By Super User
Towards cross-layer security for underwater acoustic networks. Pelekanakis, Konstantinos; Petroccia, Roberto; Cassarà, Pietro; Alves, João. CMRE-FR-2018-008. June 2020.
This work deals with adaptive Underwater Acoustic communications where the modem must operate at very low Signal-to-Noise Ratios (SNRs) to protect the link from a potential eavesdropping attack. The proposed modem is equipped with seven Direct Sequence Spread Spectrum signals of various coding rates and modulation orders. A multi-band Channel estimate-based Decision Feedback Equalizer is used at the receiver. We address the challenge of achieving high spectral efficiency subject to a combination of Bit- Error Rate (BER) and SNR constraints. To this end, adaptive selection of signals is achieved based on their BER prediction via boosted trees. This ensemble of trees learns directly from the received data and relates the BER with signal characteristics and channel metrics. The efficiency of the boosted trees is validated by post-processing thousands of acoustic signals recorded in the Gulf of La Spezia, Italy. More than ten times faster communications as compared to a modem with a fixed rate transmission is achieved.
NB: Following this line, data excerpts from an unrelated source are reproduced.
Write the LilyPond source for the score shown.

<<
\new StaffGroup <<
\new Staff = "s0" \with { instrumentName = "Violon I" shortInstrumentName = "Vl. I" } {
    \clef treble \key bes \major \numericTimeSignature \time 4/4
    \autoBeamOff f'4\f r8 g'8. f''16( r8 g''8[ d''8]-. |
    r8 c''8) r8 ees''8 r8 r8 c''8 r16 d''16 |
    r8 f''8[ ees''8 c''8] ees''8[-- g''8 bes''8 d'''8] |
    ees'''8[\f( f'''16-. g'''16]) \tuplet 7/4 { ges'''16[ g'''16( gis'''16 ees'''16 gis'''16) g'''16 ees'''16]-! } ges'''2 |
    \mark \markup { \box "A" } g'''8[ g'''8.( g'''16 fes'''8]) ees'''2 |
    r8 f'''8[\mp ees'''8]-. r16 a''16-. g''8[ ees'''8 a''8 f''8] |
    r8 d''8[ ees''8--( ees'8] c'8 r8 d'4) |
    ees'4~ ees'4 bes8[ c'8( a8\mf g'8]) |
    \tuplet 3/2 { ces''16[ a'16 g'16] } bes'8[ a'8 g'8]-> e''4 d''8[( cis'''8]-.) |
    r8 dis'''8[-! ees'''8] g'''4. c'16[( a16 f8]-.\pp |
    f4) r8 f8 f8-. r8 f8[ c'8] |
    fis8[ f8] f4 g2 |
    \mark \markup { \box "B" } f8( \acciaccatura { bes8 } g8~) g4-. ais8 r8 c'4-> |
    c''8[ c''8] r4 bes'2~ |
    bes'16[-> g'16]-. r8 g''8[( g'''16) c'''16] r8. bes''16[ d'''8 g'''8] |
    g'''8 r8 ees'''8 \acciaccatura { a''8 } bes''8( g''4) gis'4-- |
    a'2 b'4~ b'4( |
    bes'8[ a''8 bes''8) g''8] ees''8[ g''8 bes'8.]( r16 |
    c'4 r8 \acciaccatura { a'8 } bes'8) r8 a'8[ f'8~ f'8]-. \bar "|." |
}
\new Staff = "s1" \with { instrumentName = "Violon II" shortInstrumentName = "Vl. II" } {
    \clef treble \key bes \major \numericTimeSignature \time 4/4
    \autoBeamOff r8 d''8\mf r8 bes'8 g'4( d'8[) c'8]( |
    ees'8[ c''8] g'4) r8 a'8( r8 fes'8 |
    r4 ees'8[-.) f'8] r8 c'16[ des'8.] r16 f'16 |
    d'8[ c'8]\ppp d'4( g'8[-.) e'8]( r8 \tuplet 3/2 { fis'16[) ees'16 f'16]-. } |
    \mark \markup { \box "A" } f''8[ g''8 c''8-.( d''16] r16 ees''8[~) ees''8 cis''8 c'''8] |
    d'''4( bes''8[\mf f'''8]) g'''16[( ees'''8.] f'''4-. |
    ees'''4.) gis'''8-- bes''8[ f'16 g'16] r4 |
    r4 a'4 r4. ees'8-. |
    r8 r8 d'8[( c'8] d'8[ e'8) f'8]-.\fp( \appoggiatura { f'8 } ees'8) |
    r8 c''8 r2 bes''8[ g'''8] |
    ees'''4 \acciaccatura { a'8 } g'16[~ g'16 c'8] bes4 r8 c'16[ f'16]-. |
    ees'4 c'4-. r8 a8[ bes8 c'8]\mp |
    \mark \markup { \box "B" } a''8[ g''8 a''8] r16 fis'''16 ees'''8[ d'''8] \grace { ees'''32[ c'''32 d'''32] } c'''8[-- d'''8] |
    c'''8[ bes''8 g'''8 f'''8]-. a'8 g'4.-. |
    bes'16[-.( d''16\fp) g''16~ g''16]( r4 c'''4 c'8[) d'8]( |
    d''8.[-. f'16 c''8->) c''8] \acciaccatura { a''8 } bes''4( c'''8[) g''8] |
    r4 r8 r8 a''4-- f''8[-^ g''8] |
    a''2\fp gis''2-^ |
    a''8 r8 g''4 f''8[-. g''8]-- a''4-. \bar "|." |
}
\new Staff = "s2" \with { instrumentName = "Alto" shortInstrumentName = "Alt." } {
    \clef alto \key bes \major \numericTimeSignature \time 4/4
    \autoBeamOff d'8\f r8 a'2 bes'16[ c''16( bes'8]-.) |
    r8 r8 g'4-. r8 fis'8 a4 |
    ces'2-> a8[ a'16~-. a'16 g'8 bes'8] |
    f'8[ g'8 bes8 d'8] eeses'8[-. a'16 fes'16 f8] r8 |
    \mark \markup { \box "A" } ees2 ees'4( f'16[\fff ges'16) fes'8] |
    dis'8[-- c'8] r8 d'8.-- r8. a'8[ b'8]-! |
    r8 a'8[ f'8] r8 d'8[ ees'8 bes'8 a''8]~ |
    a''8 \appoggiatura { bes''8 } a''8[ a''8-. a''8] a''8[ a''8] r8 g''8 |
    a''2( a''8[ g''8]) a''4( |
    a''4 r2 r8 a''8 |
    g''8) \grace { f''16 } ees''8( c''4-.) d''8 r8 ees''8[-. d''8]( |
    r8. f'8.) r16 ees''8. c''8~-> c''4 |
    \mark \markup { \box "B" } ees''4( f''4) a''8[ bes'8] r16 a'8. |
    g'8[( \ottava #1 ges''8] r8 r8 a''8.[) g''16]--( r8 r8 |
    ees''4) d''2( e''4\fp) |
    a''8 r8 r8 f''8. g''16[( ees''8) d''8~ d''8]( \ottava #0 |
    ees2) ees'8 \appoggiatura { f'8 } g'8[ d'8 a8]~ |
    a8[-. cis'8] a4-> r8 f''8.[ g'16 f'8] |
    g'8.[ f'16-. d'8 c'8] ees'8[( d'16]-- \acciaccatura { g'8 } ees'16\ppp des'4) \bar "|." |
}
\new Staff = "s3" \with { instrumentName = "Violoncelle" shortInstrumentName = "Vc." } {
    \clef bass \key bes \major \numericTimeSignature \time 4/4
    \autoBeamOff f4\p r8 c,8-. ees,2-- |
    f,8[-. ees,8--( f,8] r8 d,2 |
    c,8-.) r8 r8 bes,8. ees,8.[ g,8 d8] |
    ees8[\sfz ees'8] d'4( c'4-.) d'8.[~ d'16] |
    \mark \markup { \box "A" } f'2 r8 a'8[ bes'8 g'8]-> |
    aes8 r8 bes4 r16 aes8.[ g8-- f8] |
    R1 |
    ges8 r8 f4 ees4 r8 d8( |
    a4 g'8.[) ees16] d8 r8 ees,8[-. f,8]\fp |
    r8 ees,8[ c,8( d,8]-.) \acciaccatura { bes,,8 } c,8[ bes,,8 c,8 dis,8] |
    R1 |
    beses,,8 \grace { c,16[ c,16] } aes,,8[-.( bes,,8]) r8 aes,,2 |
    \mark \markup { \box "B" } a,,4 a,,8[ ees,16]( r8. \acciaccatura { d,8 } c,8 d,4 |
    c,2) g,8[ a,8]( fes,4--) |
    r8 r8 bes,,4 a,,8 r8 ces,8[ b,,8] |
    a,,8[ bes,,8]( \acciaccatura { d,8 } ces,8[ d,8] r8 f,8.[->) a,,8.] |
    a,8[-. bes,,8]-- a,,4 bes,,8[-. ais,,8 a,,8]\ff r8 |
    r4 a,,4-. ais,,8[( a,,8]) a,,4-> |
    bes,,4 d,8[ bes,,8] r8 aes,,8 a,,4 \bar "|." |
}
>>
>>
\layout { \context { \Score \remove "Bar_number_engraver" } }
In addition, Mixed Integer Linear Programming and Cross-Entropy centralised algorithms are explored to optimise the selection of the modulation scheme and transmission power to use when considering metrics such as throughput, energy consumption, reduction of SNR at the receiver (or transmission power at the transmitter) for covert communications. Our analysis show that each transmitting node should adapt the modulation scheme and transmission power according to the selected optimisation metrics, posing the base for distributed and secure adaptive strategies.